Currently he helms a string of political shows on TV including Sunday Politics, Stormont Today and the weekly programme The View. In recent years his commitments have also included Good Morning Ulster, Let’s Talk, Spotlight and BBC Newsline.
"There’s an unwritten rule where I would be perfectly civil to people beforehand, even people I don’t know particularly well, or might not like very much, but when you get into the studio, I have to do my job. And my job is to ask the questions without fear or favour. Afterwards I will be perfectly civil again," he says.
“Sometimes politicians don’t like it and they can a bit crotchety afterwards when they feel I’ve been too tough.”
Already known for his tenacity, Carruthers did his own version of Jeremy Paxman earlier this year when he asked NI21 MLA Basil McCrea 10 times if he had sex with a young female party worker, as had been alleged. (While Mr McCrea denied that there had been anything “criminal” or any “wrongdoing” on his part, he refused to answer Carruthers directly on whether he had consensual sex with the woman involved.)
And while he admits that he sometimes get frustrated with Northern Ireland politics, he still finds it endlessly fascinating.
“I never get bored with politics. It’s a sad fact that I’m an anorak and no issue, from the minutiae of life up at Stormont, no matter how small, will not get me interested or excited. I just think it’s really interesting and the more you get involved and the more you know, then you can spot a little nuance that’s quite interesting and seems to be at odds with what someone has said before or what a party position is.”
And it’s not only politicians who get annoyed with him either.
“I’m not a fool,” he says, “and I know that some people watching will get mad with me. When I finish the programme and look at my phone, I know exactly what people think of me. It’s obvious from Twitter if I’m giving one person from a particular party a hard time over something: people who share that view will generally get annoyed with me.”

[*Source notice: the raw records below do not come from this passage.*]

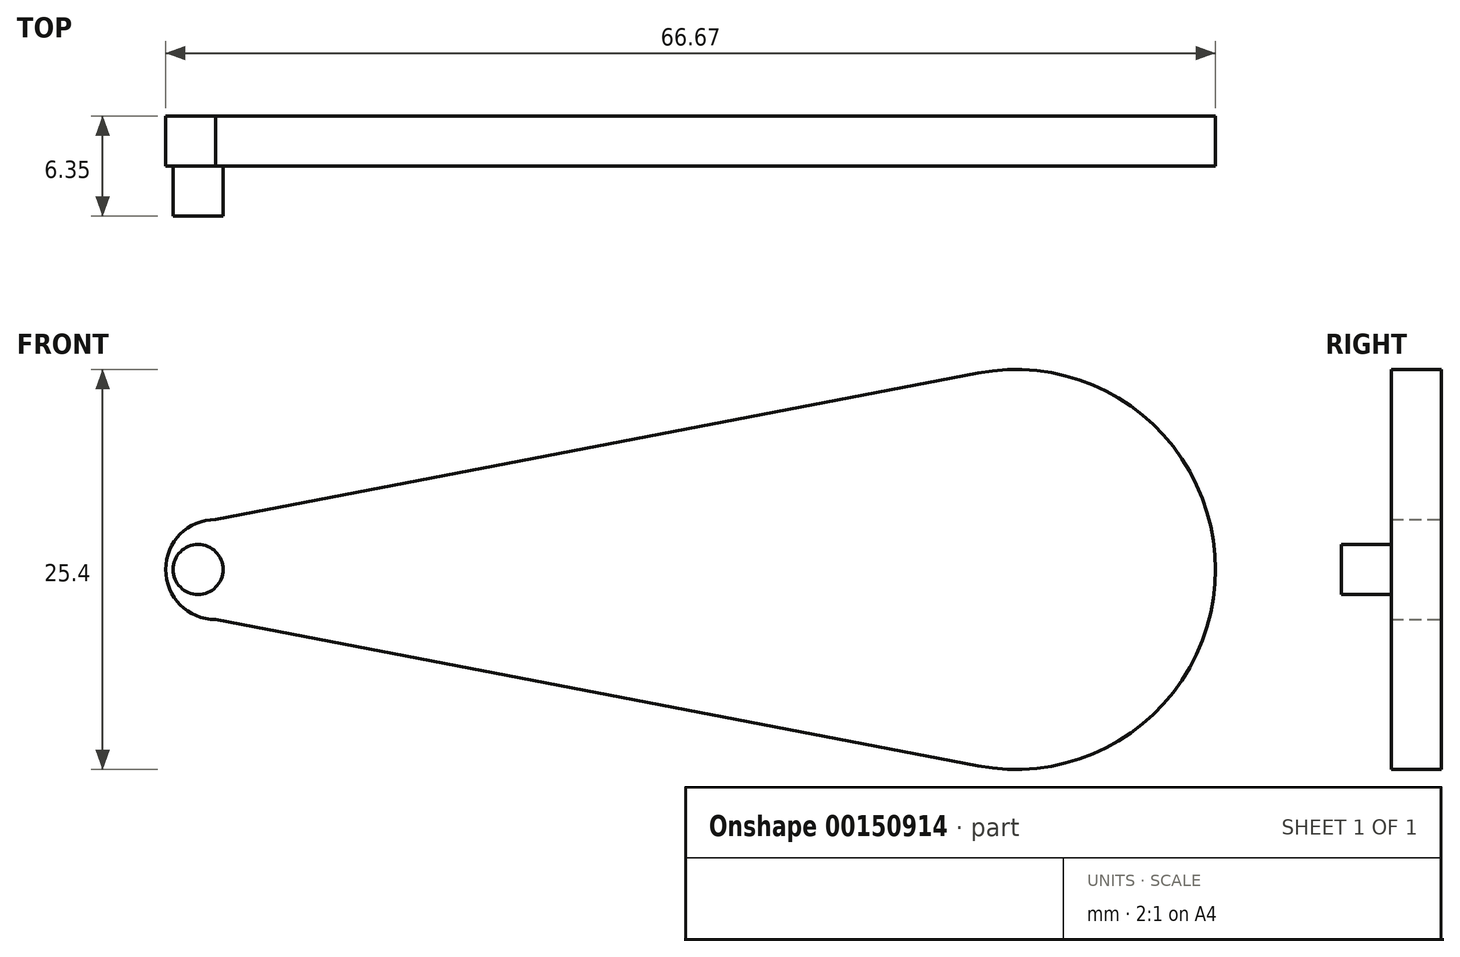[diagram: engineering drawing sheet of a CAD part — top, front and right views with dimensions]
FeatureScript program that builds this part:
annotation { "Feature Type Name" : "Feature", "Feature Type Description" : "" }
export const myFeature = defineFeature(function(context is Context, id is Id, definition is map)
    precondition{}
    {
        {
            var Q0;
            Q0=qCreatedBy(makeId("Front.planeOp"),FACE);
            var sketch = newSketch(context, id + "F0", { "sketchPlane" : qUnion([Q0])});
            skArc(sketch, "E0", {"start": v(-28.1, 3.18) * mm, "mid": v(-31.27, 0) * mm, "end": v(-28.1, -3.18) * mm});
            skArc(sketch, "E1", {"start": v(20.3, -12.47) * mm, "mid": v(35.4, 0) * mm, "end": v(20.3, 12.47) * mm});
            skLineSegment(sketch, "E2", {"start": v(-28.1, 3.18) * mm, "end": v(20.3, 12.47) * mm});
            skLineSegment(sketch, "E3", {"start": v(-28.1, -3.17) * mm, "end": v(20.3, -12.47) * mm});
            skPoint(sketch, "E4.orphan", {"position": v(22.7, -12.93) * mm});
            skSolve(sketch);
        }
        {
            var Q0;
            Q0=makeQuery(id+"F0.imprint","IMPRINT",FACE,{"disambiguationData":[TD([[makeQuery(id+"F0.imprint","IMPRINT",EDGE,{"derivedFrom":sQuery(id+"F0.wireOp",EDGE,"E0")}),1.0]])]});
            extrude(context, id + "F1", {"entities" : qUnion([Q0]), "depth" : 3.17 * mm});
        }
        {
            var Q0;
            Q0=makeQuery(id+"F1.opExtrude","CAP_FACE",FACE,{"disambiguationData":[OSD([sQuery(id+"F0.wireOp",EDGE,"E0"),sQuery(id+"F0.wireOp",EDGE,"E1"),sQuery(id+"F0.wireOp",EDGE,"E2"),sQuery(id+"F0.wireOp",EDGE,"E3")])],"isStart":false});
            var sketch = newSketch(context, id + "F2", { "sketchPlane" : qUnion([Q0])});
            skCircle(sketch, "E5", {"center": v(-29.21, 0) * mm, "radius": 1.59 * mm});
            skPoint(sketch, "E5.centerSnap0", {"position": v(-31.27, 0) * mm});
            skSolve(sketch);
        }
        {
            var Q0;
            Q0=makeQuery(id+"F2.imprint","IMPRINT",FACE,{"disambiguationData":[TD([[makeQuery(id+"F2.imprint","IMPRINT",EDGE,{"derivedFrom":sQuery(id+"F2.wireOp",EDGE,"E5")}),1.0]])]});
            extrude(context, id + "F3", {"entities" : qUnion([Q0]), "operationType" : NewBodyOperationType.ADD, "depth" : 3.17 * mm});
        }
    });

“But if you do the same thing for every politician and every party and you got it across the board, hopefully people will see that you are actually genuinely do not have an agenda. It used to bother me but it doesn’t any more.”
Something politicians might delight in hearing is that at home in south Belfast with his wife Allison and three adult children Andrew (23), James (21) and Kirsty (19), he doesn’t get a look-in and can often be browbeaten by his offspring.
“I have a very political family, I’m afraid and it’s probably my fault," Carruthers confesses. “Sometimes we have to stop as it ends up getting a bit heated. The three kids are very interested in politics, as is my wife, so we talk about it a lot. But sometimes we have to agree to park it and get on with other subjects.
“They like to joust with me and each other. It’s quite good fun but gone are the times that when I spoke, my word was law and everybody accepted that I was right. That’s long gone.
“I just end up being the referee at home. That’s what really annoys me as I do that for my job, I get paid for it but I don’t want to do that around the kitchen table.”
There’s more to Mark Carruthers that his profession of course; he’s an ardent supporter of the theatre in Northern Ireland, most famously as the former chairman of the Lyric theatre, in which capacity he was instrumental in raising the £18.5 million required for its rebuild. He was one of the founders of the Belfast-based Tinderbox Theatre Company and was awarded an OBE for his services to drama in 2011.
He once starred alongside actor Jimmy Nesbitt, an old schoolmate at 'Coleraine Inst' who remains a friend of the family, in a production of Oliver in the Riverside Theatre, Coleraine.
His collection of interviews with leading writers, actors, journalists and politicians, Alternative Ulsters – Conversations on Identity, was published in 2013; he is also the co-editor, with Stephen Douds, of the book Stepping Stones: The Arts in Ulster 1971-2001.
:: The View is on Thursdays on BBC One NI at 10.45pm.